___ Given passage ___

Have you ever seen Christ? No, I don't mean have you been to some uplifting convention, and been tremendously caught by some talented, earnest speaker, and been swayed by the atmosphere of the hour and place, and felt that all was not just as it should be with you; and then you prayed more, and made some new resolves, or re-made some old ones, and left off some things, and put on some things; I don't mean that, but this—have you ever seen Christ?

No, of course, you don't see Him with these outer eyes. Well, then just what do I mean practically? This—has there come to you a real sense of Himself? of His presence? of the tremendous plea His presence makes? and, possibly, you don't know just how to answer. You say, "I'm not just sure," or "How can I know?" Well, you'll never say it that way, nor ask that question again after the experience has come.

May I tell you a little bit about it? Yet, mark you, only "a little bit." You can never tell another one what it means to see Him. When once the sight has come, every word you utter about it, or Him, seems so lame and weak that you despair of ever being able to let out at your lips what has gotten into you. But let me try, even if lamely, in the eager yearning that it may help you know if, thus far, you have missed seeing Him, and maybe—so much better—help you to see Him. For until you have—well, nothing, absolutely nothing, is worth while.

When you see Him there comes such a sense of His purity that, instantly, you are down on your face in utter despair, because of your own self—your impurity; your lack of purity; the sharp contrast between Him and you. You feel that young Isaiah's outcry in the temple that morning is wholly inadequate. "Unclean lips," is it? Why, the whole thing, from innermost recesses clear through and out, is unclean. Then it dawns upon you that this is really what Isaiah is feeling and trying to express in his "woe" and "undone."

And that vivid sense of contrast between Him and you never grows less, but more acute and deeper. Even when you come to know Him better, and the sweet peace comes with its untellable balm to your spirit, yet you are always conscious of the contrast, and you know that you are not pure; only He is; and all you can do is to keep under the cleansing stream of His blood, very low down.

"Never higher than His piercèd feet,

Never farther than His bleeding side."

___ Data shown ___

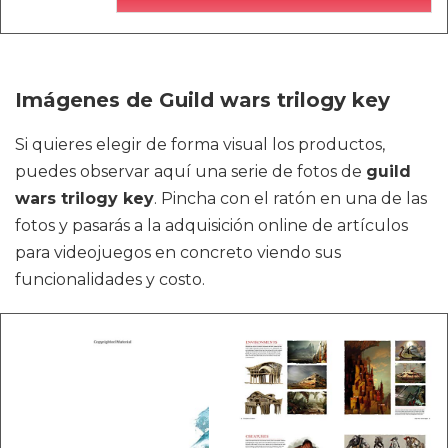
Imágenes de Guild wars trilogy key
Si quieres elegir de forma visual los productos,
puedes observar aquí una serie de fotos de
guild
wars trilogy key
. Pincha con el ratón en una de las
fotos y pasarás a la adquisición online de artículos
para videojuegos en concreto viendo sus
funcionalidades y costo.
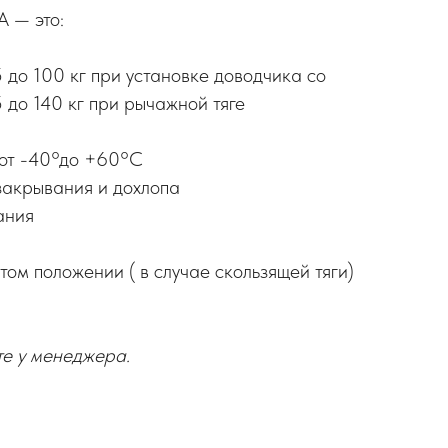
 — это:
 до 100 кг при установке доводчика со
5 до 140 кг при рычажной тяге
от -40°до +60°С
закрывания и дохлопа
ания
ом положении ( в случае скользящей тяги)
те у менеджера.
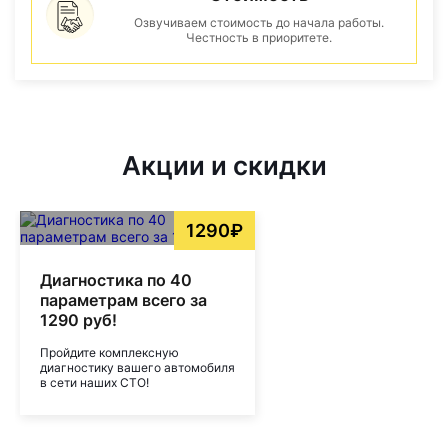
Озвучиваем стоимость до начала работы.
Честность в приоритете.
Акции и скидки
1290₽
Диагностика по 40
параметрам всего за
1290 руб!
Пройдите комплексную
диагностику вашего автомобиля
в сети наших СТО!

___

Work order A:
Please answer these questions from the passage on seeing Christ, one per line:
(i) Once the sight has come, how does every word you utter about it seem?
(ii) Whose outcry in the temple does the writer call wholly inadequate?
(iii) According to the writer, what is all you can do?
Work order B: Carry the passage on seeing Christ forward from where it stops, in the same voice.
The lines are separate material and are not part of the passage on seeing Christ.

Answer space A:
(i) So lame and weak that you despair of ever being able to let out at your lips what has gotten into you.
(ii) Young Isaiah's.
(iii) Keep under the cleansing stream of His blood, very low down.

Answer space B:
With that comes such a sense of Himself, of His—what word can tell it?—His glory,—which means simply His character, what He is in Himself—that again words can never tell out the sense of your own littleness; no, that is not the word, your own nothingness. And now you recall, with an inner shrinking, how well you have thought of yourself, how much you have talked about yourself and your view of things, perhaps in the language of a properly phrased humility. Now you are dumb. His presence dumbs you. You begin to wonder at the strange self-confidence and self-complacence that have been so common even in your holiest moments and experiences. It seems, in this Presence, as though you could never open your lips again—except to speak of Him.

Then your eyes are drawn more intently to His person,—His face, His wounds. The scars where the thorns tore His great, patient face; the grief-whitened hair, draped above those deep, tender, unspeakable eyes; that strangely rough place in the palm so lovingly outstretched; the spear-scar, the nail-marks in those feet coming over to you,—these grip you. Their meaning begins to come. There's cleansing; yes, blessed fact! there's cleansing from this horrid impurity whose stain you are so conscious of. Yet, what it cost Him! What my impurity forced upon Him! Yes, cleansed; blessed Jesus! What a relief to be cleansed! Yet I must stay under the stream; only so can the sense of relief be continual. And I must stay down on my face at His feet. It is the only place for such as I discover myself to be. Yet what grace to let me stay at His feet!

Have you seen Christ? This is what begins to come when you have—His purity, your contrasted lack; His glorious self, your own nothingness in yourself; His suffering—the price of your cleansing. This is only a beginning, yet a beginning that comes to be the continuous thing.